■ What needs to be done ■
Retype the data exactly. Spelling and punctuation stay as they are.

#####

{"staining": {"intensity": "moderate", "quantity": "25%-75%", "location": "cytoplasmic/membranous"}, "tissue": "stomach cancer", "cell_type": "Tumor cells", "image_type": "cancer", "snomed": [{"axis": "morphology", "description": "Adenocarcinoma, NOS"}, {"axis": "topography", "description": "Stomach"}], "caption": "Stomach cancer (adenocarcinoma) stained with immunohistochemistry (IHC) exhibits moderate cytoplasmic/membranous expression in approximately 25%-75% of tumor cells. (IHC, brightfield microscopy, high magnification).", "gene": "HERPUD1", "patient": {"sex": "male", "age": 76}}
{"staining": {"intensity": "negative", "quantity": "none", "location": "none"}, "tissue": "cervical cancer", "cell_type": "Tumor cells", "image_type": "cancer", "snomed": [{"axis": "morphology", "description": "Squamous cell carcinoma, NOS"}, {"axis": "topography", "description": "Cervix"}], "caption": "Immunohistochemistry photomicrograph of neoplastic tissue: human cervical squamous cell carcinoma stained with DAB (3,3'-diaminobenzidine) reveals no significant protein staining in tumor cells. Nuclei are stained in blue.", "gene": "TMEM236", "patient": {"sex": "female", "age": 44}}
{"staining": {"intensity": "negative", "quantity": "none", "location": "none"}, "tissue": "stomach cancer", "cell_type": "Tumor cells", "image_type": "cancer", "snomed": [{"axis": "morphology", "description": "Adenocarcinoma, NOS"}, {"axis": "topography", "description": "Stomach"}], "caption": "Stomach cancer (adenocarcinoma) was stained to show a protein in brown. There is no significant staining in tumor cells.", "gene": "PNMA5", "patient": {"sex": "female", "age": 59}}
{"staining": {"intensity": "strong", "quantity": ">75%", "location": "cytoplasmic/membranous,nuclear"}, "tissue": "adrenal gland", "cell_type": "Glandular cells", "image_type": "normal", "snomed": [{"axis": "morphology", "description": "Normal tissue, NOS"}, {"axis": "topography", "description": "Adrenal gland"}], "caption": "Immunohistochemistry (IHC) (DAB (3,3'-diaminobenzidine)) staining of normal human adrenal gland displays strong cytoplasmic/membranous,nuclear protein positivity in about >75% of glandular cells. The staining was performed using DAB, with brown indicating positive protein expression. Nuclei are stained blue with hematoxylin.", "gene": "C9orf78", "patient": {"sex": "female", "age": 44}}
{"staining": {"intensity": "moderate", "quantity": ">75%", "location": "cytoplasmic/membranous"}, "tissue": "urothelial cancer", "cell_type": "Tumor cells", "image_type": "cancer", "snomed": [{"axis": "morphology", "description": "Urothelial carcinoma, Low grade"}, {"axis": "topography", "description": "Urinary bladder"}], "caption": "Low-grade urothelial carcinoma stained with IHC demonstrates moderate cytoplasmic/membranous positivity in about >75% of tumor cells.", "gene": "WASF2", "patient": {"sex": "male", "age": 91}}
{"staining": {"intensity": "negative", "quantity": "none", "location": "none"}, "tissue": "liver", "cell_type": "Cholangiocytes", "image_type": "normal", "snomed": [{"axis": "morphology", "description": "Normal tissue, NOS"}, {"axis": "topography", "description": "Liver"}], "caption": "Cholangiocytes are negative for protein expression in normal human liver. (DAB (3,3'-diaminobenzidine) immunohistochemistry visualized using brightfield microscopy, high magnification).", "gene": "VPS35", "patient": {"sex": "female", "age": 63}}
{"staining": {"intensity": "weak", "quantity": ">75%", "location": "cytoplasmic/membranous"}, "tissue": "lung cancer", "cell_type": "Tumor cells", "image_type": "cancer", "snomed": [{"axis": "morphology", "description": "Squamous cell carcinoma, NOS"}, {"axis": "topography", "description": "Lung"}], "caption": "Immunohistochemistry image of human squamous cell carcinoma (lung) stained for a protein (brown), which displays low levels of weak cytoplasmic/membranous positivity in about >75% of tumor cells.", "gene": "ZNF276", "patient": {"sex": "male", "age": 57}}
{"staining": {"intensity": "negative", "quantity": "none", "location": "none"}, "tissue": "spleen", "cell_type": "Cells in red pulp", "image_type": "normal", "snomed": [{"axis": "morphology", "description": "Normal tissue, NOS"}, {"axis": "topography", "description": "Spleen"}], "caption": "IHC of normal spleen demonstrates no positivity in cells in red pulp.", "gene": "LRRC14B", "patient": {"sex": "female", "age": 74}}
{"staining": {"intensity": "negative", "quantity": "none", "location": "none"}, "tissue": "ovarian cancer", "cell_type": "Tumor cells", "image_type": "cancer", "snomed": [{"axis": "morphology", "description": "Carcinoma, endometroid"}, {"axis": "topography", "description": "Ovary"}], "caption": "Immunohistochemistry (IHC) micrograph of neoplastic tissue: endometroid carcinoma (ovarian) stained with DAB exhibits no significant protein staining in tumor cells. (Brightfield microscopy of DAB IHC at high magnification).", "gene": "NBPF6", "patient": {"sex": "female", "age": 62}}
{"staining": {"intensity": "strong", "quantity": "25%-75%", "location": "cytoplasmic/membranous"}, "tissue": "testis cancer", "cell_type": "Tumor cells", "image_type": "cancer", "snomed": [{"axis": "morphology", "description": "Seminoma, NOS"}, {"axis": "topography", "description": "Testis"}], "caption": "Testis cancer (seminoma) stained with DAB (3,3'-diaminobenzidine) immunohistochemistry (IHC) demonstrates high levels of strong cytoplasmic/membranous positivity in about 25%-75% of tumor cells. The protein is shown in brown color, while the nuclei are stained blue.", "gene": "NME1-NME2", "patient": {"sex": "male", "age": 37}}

#####

■ Output for this exercise ■
{"staining": {"intensity": "moderate", "quantity": "25%-75%", "location": "cytoplasmic/membranous"}, "tissue": "stomach cancer", "cell_type": "Tumor cells", "image_type": "cancer", "snomed": [{"axis": "morphology", "description": "Adenocarcinoma, NOS"}, {"axis": "topography", "description": "Stomach"}], "caption": "Stomach cancer (adenocarcinoma) stained with immunohistochemistry (IHC) exhibits moderate cytoplasmic/membranous expression in approximately 25%-75% of tumor cells. (IHC, brightfield microscopy, high magnification).", "gene": "HERPUD1", "patient": {"sex": "male", "age": 76}}
{"staining": {"intensity": "negative", "quantity": "none", "location": "none"}, "tissue": "cervical cancer", "cell_type": "Tumor cells", "image_type": "cancer", "snomed": [{"axis": "morphology", "description": "Squamous cell carcinoma, NOS"}, {"axis": "topography", "description": "Cervix"}], "caption": "Immunohistochemistry photomicrograph of neoplastic tissue: human cervical squamous cell carcinoma stained with DAB (3,3'-diaminobenzidine) reveals no significant protein staining in tumor cells. Nuclei are stained in blue.", "gene": "TMEM236", "patient": {"sex": "female", "age": 44}}
{"staining": {"intensity": "negative", "quantity": "none", "location": "none"}, "tissue": "stomach cancer", "cell_type": "Tumor cells", "image_type": "cancer", "snomed": [{"axis": "morphology", "description": "Adenocarcinoma, NOS"}, {"axis": "topography", "description": "Stomach"}], "caption": "Stomach cancer (adenocarcinoma) was stained to show a protein in brown. There is no significant staining in tumor cells.", "gene": "PNMA5", "patient": {"sex": "female", "age": 59}}
{"staining": {"intensity": "strong", "quantity": ">75%", "location": "cytoplasmic/membranous,nuclear"}, "tissue": "adrenal gland", "cell_type": "Glandular cells", "image_type": "normal", "snomed": [{"axis": "morphology", "description": "Normal tissue, NOS"}, {"axis": "topography", "description": "Adrenal gland"}], "caption": "Immunohistochemistry (IHC) (DAB (3,3'-diaminobenzidine)) staining of normal human adrenal gland displays strong cytoplasmic/membranous,nuclear protein positivity in about >75% of glandular cells. The staining was performed using DAB, with brown indicating positive protein expression. Nuclei are stained blue with hematoxylin.", "gene": "C9orf78", "patient": {"sex": "female", "age": 44}}
{"staining": {"intensity": "moderate", "quantity": ">75%", "location": "cytoplasmic/membranous"}, "tissue": "urothelial cancer", "cell_type": "Tumor cells", "image_type": "cancer", "snomed": [{"axis": "morphology", "description": "Urothelial carcinoma, Low grade"}, {"axis": "topography", "description": "Urinary bladder"}], "caption": "Low-grade urothelial carcinoma stained with IHC demonstrates moderate cytoplasmic/membranous positivity in about >75% of tumor cells.", "gene": "WASF2", "patient": {"sex": "male", "age": 91}}
{"staining": {"intensity": "negative", "quantity": "none", "location": "none"}, "tissue": "liver", "cell_type": "Cholangiocytes", "image_type": "normal", "snomed": [{"axis": "morphology", "description": "Normal tissue, NOS"}, {"axis": "topography", "description": "Liver"}], "caption": "Cholangiocytes are negative for protein expression in normal human liver. (DAB (3,3'-diaminobenzidine) immunohistochemistry visualized using brightfield microscopy, high magnification).", "gene": "VPS35", "patient": {"sex": "female", "age": 63}}
{"staining": {"intensity": "weak", "quantity": ">75%", "location": "cytoplasmic/membranous"}, "tissue": "lung cancer", "cell_type": "Tumor cells", "image_type": "cancer", "snomed": [{"axis": "morphology", "description": "Squamous cell carcinoma, NOS"}, {"axis": "topography", "description": "Lung"}], "caption": "Immunohistochemistry image of human squamous cell carcinoma (lung) stained for a protein (brown), which displays low levels of weak cytoplasmic/membranous positivity in about >75% of tumor cells.", "gene": "ZNF276", "patient": {"sex": "male", "age": 57}}
{"staining": {"intensity": "negative", "quantity": "none", "location": "none"}, "tissue": "spleen", "cell_type": "Cells in red pulp", "image_type": "normal", "snomed": [{"axis": "morphology", "description": "Normal tissue, NOS"}, {"axis": "topography", "description": "Spleen"}], "caption": "IHC of normal spleen demonstrates no positivity in cells in red pulp.", "gene": "LRRC14B", "patient": {"sex": "female", "age": 74}}
{"staining": {"intensity": "negative", "quantity": "none", "location": "none"}, "tissue": "ovarian cancer", "cell_type": "Tumor cells", "image_type": "cancer", "snomed": [{"axis": "morphology", "description": "Carcinoma, endometroid"}, {"axis": "topography", "description": "Ovary"}], "caption": "Immunohistochemistry (IHC) micrograph of neoplastic tissue: endometroid carcinoma (ovarian) stained with DAB exhibits no significant protein staining in tumor cells. (Brightfield microscopy of DAB IHC at high magnification).", "gene": "NBPF6", "patient": {"sex": "female", "age": 62}}
{"staining": {"intensity": "strong", "quantity": "25%-75%", "location": "cytoplasmic/membranous"}, "tissue": "testis cancer", "cell_type": "Tumor cells", "image_type": "cancer", "snomed": [{"axis": "morphology", "description": "Seminoma, NOS"}, {"axis": "topography", "description": "Testis"}], "caption": "Testis cancer (seminoma) stained with DAB (3,3'-diaminobenzidine) immunohistochemistry (IHC) demonstrates high levels of strong cytoplasmic/membranous positivity in about 25%-75% of tumor cells. The protein is shown in brown color, while the nuclei are stained blue.", "gene": "NME1-NME2", "patient": {"sex": "male", "age": 37}}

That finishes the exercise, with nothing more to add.